**DOCUMENT EXTRACT**
▬▬▬

Supplementary Material
Footnotes
The online-only Data Supplement is available with this article at http://hyper.ahajournals.org/lookup/suppl/doi:10.1161/HYPERTENSIONAHA.116.07911/-/DC1.
Novelty and Significance
What Is New?
Spironolactone prevents the increased vasoconstrictor response to phenylephrine and uncoupling of endothelial nitric oxide synthase in aorta of a rat model of chronic β-adrenergic stimulation induced by isoproterenol.
β-AR overstimulation impairs the anticontractile function of perivascular adipose tissue and induces perivascular adipose tissue–derived glucocorticoid production.
What Is Relevant?
Mineralocorticoid receptor blockade with spironolactone prevented the vascular dysfunction induced by β-AR overstimulation, independent of changes in systemic levels of mineralocorticoid receptor ligands, suggesting a novel mechanism for the protective vascular effects of mineralocorticoid receptor antagonists in cardiovascular diseases associated with increased sympathetic activity, such as essential hypertension and heart failure.
Summary
Mineralocorticoid receptor activation is crucial for the vascular alterations induced by long-term β-AR stimulation, including increased vasoconstriction, uncoupling of endothelial nitric oxide synthase, and impaired anticontractile function of PVAT.

▬▬▬

**TASKS FOR THIS EXERCISE**
A) Which vascular alterations does the summary in the spironolactone excerpt attribute to long-term β-AR stimulation?
B) According to the spironolactone excerpt, what induced the chronic β-adrenergic stimulation in the rat model?
The entries are not needed for any of this.

▬▬▬

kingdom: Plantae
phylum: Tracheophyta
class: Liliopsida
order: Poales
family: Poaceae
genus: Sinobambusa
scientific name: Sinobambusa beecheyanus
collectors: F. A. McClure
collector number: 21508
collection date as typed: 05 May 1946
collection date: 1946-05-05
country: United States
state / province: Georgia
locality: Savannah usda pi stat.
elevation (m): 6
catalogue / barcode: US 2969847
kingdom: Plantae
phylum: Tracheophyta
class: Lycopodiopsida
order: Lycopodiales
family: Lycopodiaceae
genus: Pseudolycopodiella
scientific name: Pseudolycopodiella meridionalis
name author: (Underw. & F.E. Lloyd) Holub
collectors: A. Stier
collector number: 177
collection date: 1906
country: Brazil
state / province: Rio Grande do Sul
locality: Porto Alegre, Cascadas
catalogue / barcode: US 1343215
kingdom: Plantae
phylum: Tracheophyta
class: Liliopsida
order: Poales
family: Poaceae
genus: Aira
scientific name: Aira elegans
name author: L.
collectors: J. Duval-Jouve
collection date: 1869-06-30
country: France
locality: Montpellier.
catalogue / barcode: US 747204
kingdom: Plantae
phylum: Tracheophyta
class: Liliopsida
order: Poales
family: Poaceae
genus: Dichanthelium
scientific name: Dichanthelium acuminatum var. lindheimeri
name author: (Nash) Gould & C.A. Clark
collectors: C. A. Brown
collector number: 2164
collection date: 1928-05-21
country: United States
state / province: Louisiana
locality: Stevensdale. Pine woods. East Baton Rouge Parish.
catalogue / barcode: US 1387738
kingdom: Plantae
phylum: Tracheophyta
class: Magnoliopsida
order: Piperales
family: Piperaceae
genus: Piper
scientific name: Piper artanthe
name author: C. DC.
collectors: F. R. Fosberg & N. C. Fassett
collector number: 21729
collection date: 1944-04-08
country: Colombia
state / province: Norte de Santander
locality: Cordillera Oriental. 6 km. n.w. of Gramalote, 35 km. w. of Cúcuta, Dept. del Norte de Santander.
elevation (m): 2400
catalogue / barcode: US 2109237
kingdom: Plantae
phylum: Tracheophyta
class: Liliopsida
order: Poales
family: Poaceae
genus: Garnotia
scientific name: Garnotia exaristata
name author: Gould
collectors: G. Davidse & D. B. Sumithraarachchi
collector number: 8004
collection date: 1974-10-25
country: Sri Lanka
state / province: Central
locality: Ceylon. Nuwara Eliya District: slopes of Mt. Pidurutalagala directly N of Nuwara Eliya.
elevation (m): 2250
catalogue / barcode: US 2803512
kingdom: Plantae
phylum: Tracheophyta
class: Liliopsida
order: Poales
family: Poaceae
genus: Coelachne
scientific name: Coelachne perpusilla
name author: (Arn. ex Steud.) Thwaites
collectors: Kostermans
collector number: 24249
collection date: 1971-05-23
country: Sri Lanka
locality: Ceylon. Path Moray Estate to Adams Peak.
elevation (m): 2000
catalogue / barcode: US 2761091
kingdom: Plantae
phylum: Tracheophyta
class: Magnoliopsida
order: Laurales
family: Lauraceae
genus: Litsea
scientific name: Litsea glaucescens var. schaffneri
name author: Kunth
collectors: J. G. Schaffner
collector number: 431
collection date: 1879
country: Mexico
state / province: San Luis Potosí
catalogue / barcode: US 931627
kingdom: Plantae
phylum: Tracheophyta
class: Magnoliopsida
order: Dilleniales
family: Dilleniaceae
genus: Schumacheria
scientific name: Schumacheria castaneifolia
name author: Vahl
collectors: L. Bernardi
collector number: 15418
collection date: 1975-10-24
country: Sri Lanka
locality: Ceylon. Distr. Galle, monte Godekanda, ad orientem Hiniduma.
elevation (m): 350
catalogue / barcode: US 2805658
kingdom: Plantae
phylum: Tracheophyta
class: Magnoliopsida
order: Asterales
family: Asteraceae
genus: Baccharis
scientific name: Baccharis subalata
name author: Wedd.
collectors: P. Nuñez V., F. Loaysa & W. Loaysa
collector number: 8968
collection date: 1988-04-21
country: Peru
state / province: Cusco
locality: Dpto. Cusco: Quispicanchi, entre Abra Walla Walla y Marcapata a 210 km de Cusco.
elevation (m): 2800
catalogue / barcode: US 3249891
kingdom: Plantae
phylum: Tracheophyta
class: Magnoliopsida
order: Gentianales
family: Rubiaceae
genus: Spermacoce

▬▬▬

**SOLUTIONS IN ORDER**
A)
- Increased vasoconstriction
- Uncoupling of endothelial nitric oxide synthase
- Impaired anticontractile function of PVAT

B) Isoproterenol.